An exclusive focus on patriarchy has some unintended consequences, too. For one, it corrupts our idea of a solution. This was illustrated, most recently, by a statement by the bereaved father of six-year-old Samia Afrin Saima who was raped and killed in July 2019. He urged parents to stay “alert” so that their daughters don’t have to endure the brutalities that his had to. “I couldn’t protect my daughter,” he said, “try to protect yours.” As authentic as his emotion is, the fundamental issues underlying his remark are more complex. Firstly, it supports a case for police officials to outsource their duty to provide security to the parents (read citizens) themselves. It also exemplifies our need to feel connected to the victims to be sympathetic: “our daughters”, “our sisters”, “our wives”. This is patriarchy in its most alluring form. Inherent in this form of identification is a tacit rejection of the individual identity of the rape victims. Yes, a female victim is certainly someone’s daughter or sister, but this is NOT why raping her is wrong.
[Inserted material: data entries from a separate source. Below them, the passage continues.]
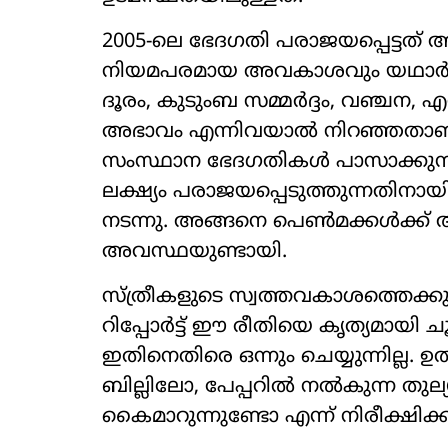
2005-ലെ ഭേദഗതി പരാജയപ്പെട്ടത് 
നിയമപരമായ അവകാശവും യഥാർത്ഥത്
ദൂരം, കുടുംബ സമ്മർദ്ദം, വഞ്ചന, എ
അഭാവം എന്നിവയാൽ നിറഞ്ഞതാണ്. 
സംസ്ഥാന ഭേദഗതികൾ പാസാക്കുന്നതി
ലക്ഷ്യം പരാജയപ്പെടുത്തുന്നതിനായി
നടന്നു. അങ്ങനെ പെൺമക്കൾക്ക് അ
അവസ്ഥയുണ്ടായി.
സ്ത്രീകളുടെ സ്വത്തവകാശത്തെക്കുറ
റിപ്പോർട്ട് ഈ രീതിയെ കൃത്യമായി ചൂണ
ഇതിനെതിരെ ഒന്നും ചെയ്യുന്നില്ല
ബില്ലിലോ, പേപ്പറിൽ നൽകുന്ന തുല
കൈമാറുന്നുണ്ടോ എന്ന് നിരീക്ഷിക്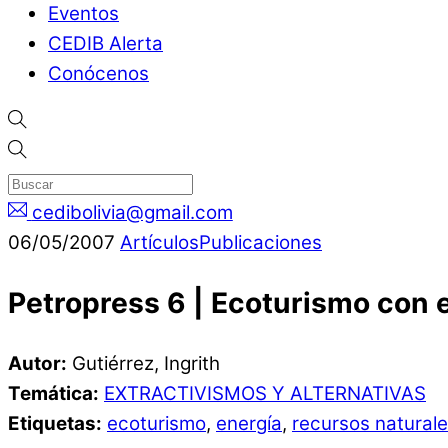
Eventos
CEDIB Alerta
Conócenos
cedibolivia@gmail.com
06
/
05
/
2007
Artículos
Publicaciones
Petropress 6 | Ecoturismo con 
Autor:
Gutiérrez, Ingrith
Temática:
EXTRACTIVISMOS Y ALTERNATIVAS
Etiquetas:
ecoturismo
,
energía
,
recursos natural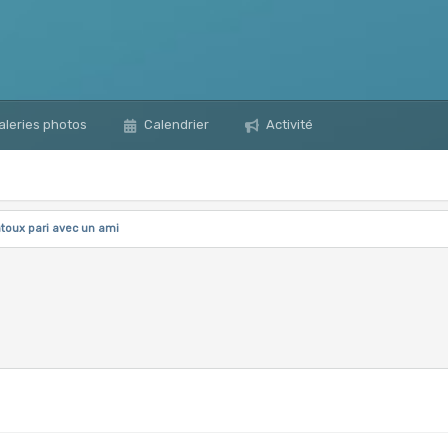
leries photos
Calendrier
Activité
toux pari avec un ami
A unique protest in Jaipur, India about two years ago saw four girls standing on the roadside with some posters in their hands, which read: “Come on, rape me please, because I ain’t anybody’s sister”, “I am waiting to be gangraped, because my husband isn’t waiting for me at home,” “Can anybody tear off my mini-skirt and make me naked? My father won’t feel ashamed of me.” As provocative as the message of these four girls is, this is a powerful statement against people’s tendency to ascribe value to victims through their relations with the male members of society.
Another unintended effect of the exclusive focus on patriarchy is increasing the vulnerability of the victims, who are often forced to believe that rape is the worst thing that can happen to a woman. Charlotte Shane July, while debunking this “mythology” of rape’s status as the ruination of all who go through it, posits that by promoting this belief, we inadvertently establish a fantasy of absolute male sexual power and absolute female vulnerability. “We are, in essence, honouring the timeless belief that a woman’s worth, self-respect, and ability to function within society are dictated exclusively by the sexual use of her body,” she said. This probably does a more lasting damage to a rape survivor than the actual act of rape.
Unfortunately, our society is still unable to address rape with the clarity and sobriety that the topic deserves. Unless we address rape in all its permutations—and not just within the context of patriarchy—no amount of outrage will help to reduce it. It is, therefore, important that we approach the problem with an open mind and not exacerbate it with our own narrow figuration of rape. Also, it’s important that we recognise that rapists are not some vile agents of patriarchy hiding in the bushes to strike but rather ordinary people with discernible motives. Of course, there is no denying the cataclysmic impact of patriarchy on our society. But there is also no denying the importance of fostering frank, honest conversations about sex—and sexual assaults—in non-generalising and non-victimising terms. Only then can everyone take part in the conversation and possibly find a solution that actually works.